Twenty-five years ago a contemporary worship wave began in charismatic circles and swept most evangelical churches. A team of worship leaders with guitars and drums occupied platforms and led standing congregations of worshippers in singing praise choruses for 20-30 minutes. This gave the congregation greater expressive involvement modelled by music forms they listened to every day. Why do we do it that way, still?
Some believers ask this question because for them, personally, some aspect of worship is absent, reverence, solemnity, awe, or earnestness. They must name it. Their souls long for something perhaps approximate and unmet. Finally they leave church.
They begin to think that maybe they should go back to the future.
Going back far enough takes us into the presence of Christ sitting with his disciples. He spoke about church to them. Examination reveals that church as he envisioned it was enormous and in practice it was modest, simple. Church would be an applicable term to embrace countless disciples throughout the world in every generation until the end of time.
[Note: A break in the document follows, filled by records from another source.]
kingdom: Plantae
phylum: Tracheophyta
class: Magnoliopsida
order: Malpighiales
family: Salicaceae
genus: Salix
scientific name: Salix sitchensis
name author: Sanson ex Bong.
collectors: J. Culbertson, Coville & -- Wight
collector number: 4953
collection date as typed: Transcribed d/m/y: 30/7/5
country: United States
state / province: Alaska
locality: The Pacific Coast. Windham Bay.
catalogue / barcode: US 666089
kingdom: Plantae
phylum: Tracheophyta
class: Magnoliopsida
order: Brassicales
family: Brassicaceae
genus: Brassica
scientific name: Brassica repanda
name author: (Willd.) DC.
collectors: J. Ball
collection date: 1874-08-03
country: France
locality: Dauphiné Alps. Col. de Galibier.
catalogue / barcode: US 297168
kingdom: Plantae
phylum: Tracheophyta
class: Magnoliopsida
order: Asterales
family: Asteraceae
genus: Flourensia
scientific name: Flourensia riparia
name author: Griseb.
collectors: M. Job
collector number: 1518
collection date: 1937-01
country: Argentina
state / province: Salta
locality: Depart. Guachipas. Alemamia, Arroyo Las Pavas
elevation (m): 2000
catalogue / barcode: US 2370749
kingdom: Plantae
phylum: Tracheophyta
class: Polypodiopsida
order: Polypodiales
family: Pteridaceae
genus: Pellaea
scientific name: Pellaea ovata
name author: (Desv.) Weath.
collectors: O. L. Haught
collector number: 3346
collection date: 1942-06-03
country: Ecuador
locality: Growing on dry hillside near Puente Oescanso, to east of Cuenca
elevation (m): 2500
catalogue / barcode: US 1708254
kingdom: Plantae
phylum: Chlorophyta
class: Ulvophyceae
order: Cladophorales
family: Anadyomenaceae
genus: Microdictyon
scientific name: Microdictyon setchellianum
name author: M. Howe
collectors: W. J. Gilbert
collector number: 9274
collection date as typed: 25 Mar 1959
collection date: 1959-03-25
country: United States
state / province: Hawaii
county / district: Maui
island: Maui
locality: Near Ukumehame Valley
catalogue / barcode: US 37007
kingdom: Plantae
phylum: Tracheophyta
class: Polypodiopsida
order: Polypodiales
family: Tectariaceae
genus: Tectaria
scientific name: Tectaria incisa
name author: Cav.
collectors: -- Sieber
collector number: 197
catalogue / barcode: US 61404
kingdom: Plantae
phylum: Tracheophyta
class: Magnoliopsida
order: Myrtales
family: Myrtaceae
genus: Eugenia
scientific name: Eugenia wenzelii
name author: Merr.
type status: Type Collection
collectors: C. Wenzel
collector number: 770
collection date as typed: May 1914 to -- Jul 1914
Church would meet in homes, caves, forests, prisons, refugee camps, schools, and buildings constructed by Christians specifically for their gatherings. Wherever they met they invoked the presence of God, were filled with the Spirit of God, praised the Lord Jesus Christ with muted or exuberant voices depending on circumstances, and then went forth to live by faith and to give a reason for their belief to everyone who asked them.
Maybe we should go back to the future. The trip back could become our future. Maybe it should be the future that we seek. Maybe the Church needs nothing more than to be filled with the Spirit and satisfied with Christ.